[Circuit design data]
Segment Open

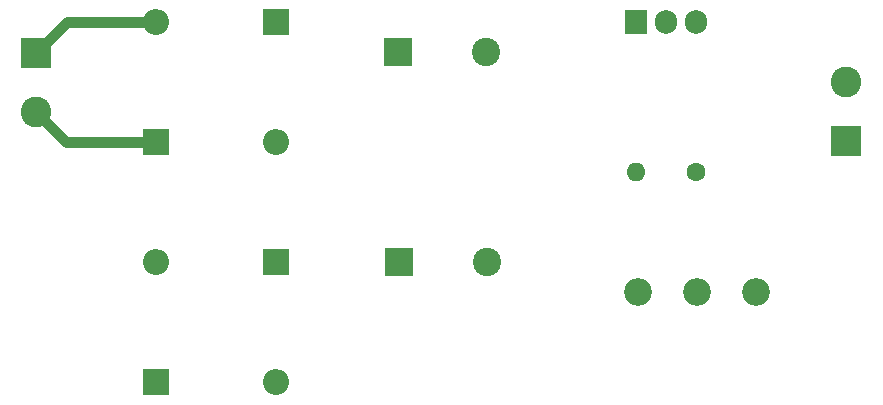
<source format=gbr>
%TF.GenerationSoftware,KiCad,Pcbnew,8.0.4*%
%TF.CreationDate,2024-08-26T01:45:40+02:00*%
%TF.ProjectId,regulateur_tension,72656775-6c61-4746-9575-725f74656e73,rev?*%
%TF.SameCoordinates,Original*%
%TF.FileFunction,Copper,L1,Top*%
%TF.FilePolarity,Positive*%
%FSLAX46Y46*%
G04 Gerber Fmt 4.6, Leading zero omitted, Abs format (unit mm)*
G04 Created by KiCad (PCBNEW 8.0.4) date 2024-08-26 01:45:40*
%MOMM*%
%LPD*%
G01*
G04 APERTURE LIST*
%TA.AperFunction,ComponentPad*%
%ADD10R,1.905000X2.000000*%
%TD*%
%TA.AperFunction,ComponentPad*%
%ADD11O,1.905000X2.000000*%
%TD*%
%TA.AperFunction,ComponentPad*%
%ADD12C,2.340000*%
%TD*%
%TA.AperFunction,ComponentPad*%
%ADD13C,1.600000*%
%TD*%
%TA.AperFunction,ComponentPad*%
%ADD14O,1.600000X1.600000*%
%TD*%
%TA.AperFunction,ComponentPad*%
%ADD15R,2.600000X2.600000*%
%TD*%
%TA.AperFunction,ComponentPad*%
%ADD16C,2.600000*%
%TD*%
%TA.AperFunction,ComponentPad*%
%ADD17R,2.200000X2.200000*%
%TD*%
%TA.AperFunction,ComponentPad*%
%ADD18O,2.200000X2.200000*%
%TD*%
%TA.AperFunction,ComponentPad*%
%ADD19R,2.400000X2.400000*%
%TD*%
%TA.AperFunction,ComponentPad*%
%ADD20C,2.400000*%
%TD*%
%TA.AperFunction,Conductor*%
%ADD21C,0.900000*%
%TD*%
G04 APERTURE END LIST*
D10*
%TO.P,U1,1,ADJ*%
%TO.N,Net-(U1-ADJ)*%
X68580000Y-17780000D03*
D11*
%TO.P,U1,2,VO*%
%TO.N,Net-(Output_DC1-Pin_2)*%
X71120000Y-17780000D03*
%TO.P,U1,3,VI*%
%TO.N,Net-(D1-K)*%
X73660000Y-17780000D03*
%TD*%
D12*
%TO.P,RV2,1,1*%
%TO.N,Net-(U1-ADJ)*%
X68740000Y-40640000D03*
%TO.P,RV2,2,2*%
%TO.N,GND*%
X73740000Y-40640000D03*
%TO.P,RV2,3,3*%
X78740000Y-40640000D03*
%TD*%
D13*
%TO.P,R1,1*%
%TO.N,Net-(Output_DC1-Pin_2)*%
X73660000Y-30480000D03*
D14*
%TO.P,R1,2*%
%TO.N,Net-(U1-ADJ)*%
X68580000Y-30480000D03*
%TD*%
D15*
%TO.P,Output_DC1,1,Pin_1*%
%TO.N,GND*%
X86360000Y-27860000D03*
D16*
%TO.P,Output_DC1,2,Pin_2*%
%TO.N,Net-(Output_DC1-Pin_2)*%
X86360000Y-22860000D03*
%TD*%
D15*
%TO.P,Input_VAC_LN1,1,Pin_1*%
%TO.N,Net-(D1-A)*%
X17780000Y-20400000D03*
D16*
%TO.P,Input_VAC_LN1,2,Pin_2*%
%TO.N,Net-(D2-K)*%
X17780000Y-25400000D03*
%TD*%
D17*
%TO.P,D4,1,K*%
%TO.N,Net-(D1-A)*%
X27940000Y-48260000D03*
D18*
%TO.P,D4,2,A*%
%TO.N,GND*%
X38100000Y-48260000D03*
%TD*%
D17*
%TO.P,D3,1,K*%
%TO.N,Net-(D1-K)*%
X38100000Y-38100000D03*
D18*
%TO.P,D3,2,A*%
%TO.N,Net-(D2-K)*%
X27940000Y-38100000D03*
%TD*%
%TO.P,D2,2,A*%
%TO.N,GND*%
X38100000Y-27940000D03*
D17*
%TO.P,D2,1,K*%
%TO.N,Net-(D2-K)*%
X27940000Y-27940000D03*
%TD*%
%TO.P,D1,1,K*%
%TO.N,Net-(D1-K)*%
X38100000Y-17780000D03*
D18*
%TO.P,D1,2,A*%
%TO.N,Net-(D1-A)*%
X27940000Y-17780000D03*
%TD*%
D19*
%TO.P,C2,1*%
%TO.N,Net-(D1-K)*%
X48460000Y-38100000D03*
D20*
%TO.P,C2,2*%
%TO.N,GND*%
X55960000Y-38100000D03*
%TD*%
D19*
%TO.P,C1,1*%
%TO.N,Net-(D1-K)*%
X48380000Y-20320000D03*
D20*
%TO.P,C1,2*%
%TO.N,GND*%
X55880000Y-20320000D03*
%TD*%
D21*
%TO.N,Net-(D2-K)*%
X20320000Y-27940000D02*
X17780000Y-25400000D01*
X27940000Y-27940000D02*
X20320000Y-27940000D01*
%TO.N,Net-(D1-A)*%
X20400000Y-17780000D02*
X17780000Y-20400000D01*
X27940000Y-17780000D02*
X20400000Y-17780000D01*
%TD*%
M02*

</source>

Segment Closed

Only an exact copy of the records, free of images, belongs in the answer.

Answer for this exercise.
<source format=gbr>
%TF.GenerationSoftware,KiCad,Pcbnew,8.0.4*%
%TF.CreationDate,2024-08-26T01:45:40+02:00*%
%TF.ProjectId,regulateur_tension,72656775-6c61-4746-9575-725f74656e73,rev?*%
%TF.SameCoordinates,Original*%
%TF.FileFunction,Copper,L1,Top*%
%TF.FilePolarity,Positive*%
%FSLAX46Y46*%
G04 Gerber Fmt 4.6, Leading zero omitted, Abs format (unit mm)*
G04 Created by KiCad (PCBNEW 8.0.4) date 2024-08-26 01:45:40*
%MOMM*%
%LPD*%
G01*
G04 APERTURE LIST*
%TA.AperFunction,ComponentPad*%
%ADD10R,1.905000X2.000000*%
%TD*%
%TA.AperFunction,ComponentPad*%
%ADD11O,1.905000X2.000000*%
%TD*%
%TA.AperFunction,ComponentPad*%
%ADD12C,2.340000*%
%TD*%
%TA.AperFunction,ComponentPad*%
%ADD13C,1.600000*%
%TD*%
%TA.AperFunction,ComponentPad*%
%ADD14O,1.600000X1.600000*%
%TD*%
%TA.AperFunction,ComponentPad*%
%ADD15R,2.600000X2.600000*%
%TD*%
%TA.AperFunction,ComponentPad*%
%ADD16C,2.600000*%
%TD*%
%TA.AperFunction,ComponentPad*%
%ADD17R,2.200000X2.200000*%
%TD*%
%TA.AperFunction,ComponentPad*%
%ADD18O,2.200000X2.200000*%
%TD*%
%TA.AperFunction,ComponentPad*%
%ADD19R,2.400000X2.400000*%
%TD*%
%TA.AperFunction,ComponentPad*%
%ADD20C,2.400000*%
%TD*%
%TA.AperFunction,Conductor*%
%ADD21C,0.900000*%
%TD*%
G04 APERTURE END LIST*
D10*
%TO.P,U1,1,ADJ*%
%TO.N,Net-(U1-ADJ)*%
X68580000Y-17780000D03*
D11*
%TO.P,U1,2,VO*%
%TO.N,Net-(Output_DC1-Pin_2)*%
X71120000Y-17780000D03*
%TO.P,U1,3,VI*%
%TO.N,Net-(D1-K)*%
X73660000Y-17780000D03*
%TD*%
D12*
%TO.P,RV2,1,1*%
%TO.N,Net-(U1-ADJ)*%
X68740000Y-40640000D03*
%TO.P,RV2,2,2*%
%TO.N,GND*%
X73740000Y-40640000D03*
%TO.P,RV2,3,3*%
X78740000Y-40640000D03*
%TD*%
D13*
%TO.P,R1,1*%
%TO.N,Net-(Output_DC1-Pin_2)*%
X73660000Y-30480000D03*
D14*
%TO.P,R1,2*%
%TO.N,Net-(U1-ADJ)*%
X68580000Y-30480000D03*
%TD*%
D15*
%TO.P,Output_DC1,1,Pin_1*%
%TO.N,GND*%
X86360000Y-27860000D03*
D16*
%TO.P,Output_DC1,2,Pin_2*%
%TO.N,Net-(Output_DC1-Pin_2)*%
X86360000Y-22860000D03*
%TD*%
D15*
%TO.P,Input_VAC_LN1,1,Pin_1*%
%TO.N,Net-(D1-A)*%
X17780000Y-20400000D03*
D16*
%TO.P,Input_VAC_LN1,2,Pin_2*%
%TO.N,Net-(D2-K)*%
X17780000Y-25400000D03*
%TD*%
D17*
%TO.P,D4,1,K*%
%TO.N,Net-(D1-A)*%
X27940000Y-48260000D03*
D18*
%TO.P,D4,2,A*%
%TO.N,GND*%
X38100000Y-48260000D03*
%TD*%
D17*
%TO.P,D3,1,K*%
%TO.N,Net-(D1-K)*%
X38100000Y-38100000D03*
D18*
%TO.P,D3,2,A*%
%TO.N,Net-(D2-K)*%
X27940000Y-38100000D03*
%TD*%
%TO.P,D2,2,A*%
%TO.N,GND*%
X38100000Y-27940000D03*
D17*
%TO.P,D2,1,K*%
%TO.N,Net-(D2-K)*%
X27940000Y-27940000D03*
%TD*%
%TO.P,D1,1,K*%
%TO.N,Net-(D1-K)*%
X38100000Y-17780000D03*
D18*
%TO.P,D1,2,A*%
%TO.N,Net-(D1-A)*%
X27940000Y-17780000D03*
%TD*%
D19*
%TO.P,C2,1*%
%TO.N,Net-(D1-K)*%
X48460000Y-38100000D03*
D20*
%TO.P,C2,2*%
%TO.N,GND*%
X55960000Y-38100000D03*
%TD*%
D19*
%TO.P,C1,1*%
%TO.N,Net-(D1-K)*%
X48380000Y-20320000D03*
D20*
%TO.P,C1,2*%
%TO.N,GND*%
X55880000Y-20320000D03*
%TD*%
D21*
%TO.N,Net-(D2-K)*%
X20320000Y-27940000D02*
X17780000Y-25400000D01*
X27940000Y-27940000D02*
X20320000Y-27940000D01*
%TO.N,Net-(D1-A)*%
X20400000Y-17780000D02*
X17780000Y-20400000D01*
X27940000Y-17780000D02*
X20400000Y-17780000D01*
%TD*%
M02*

</source>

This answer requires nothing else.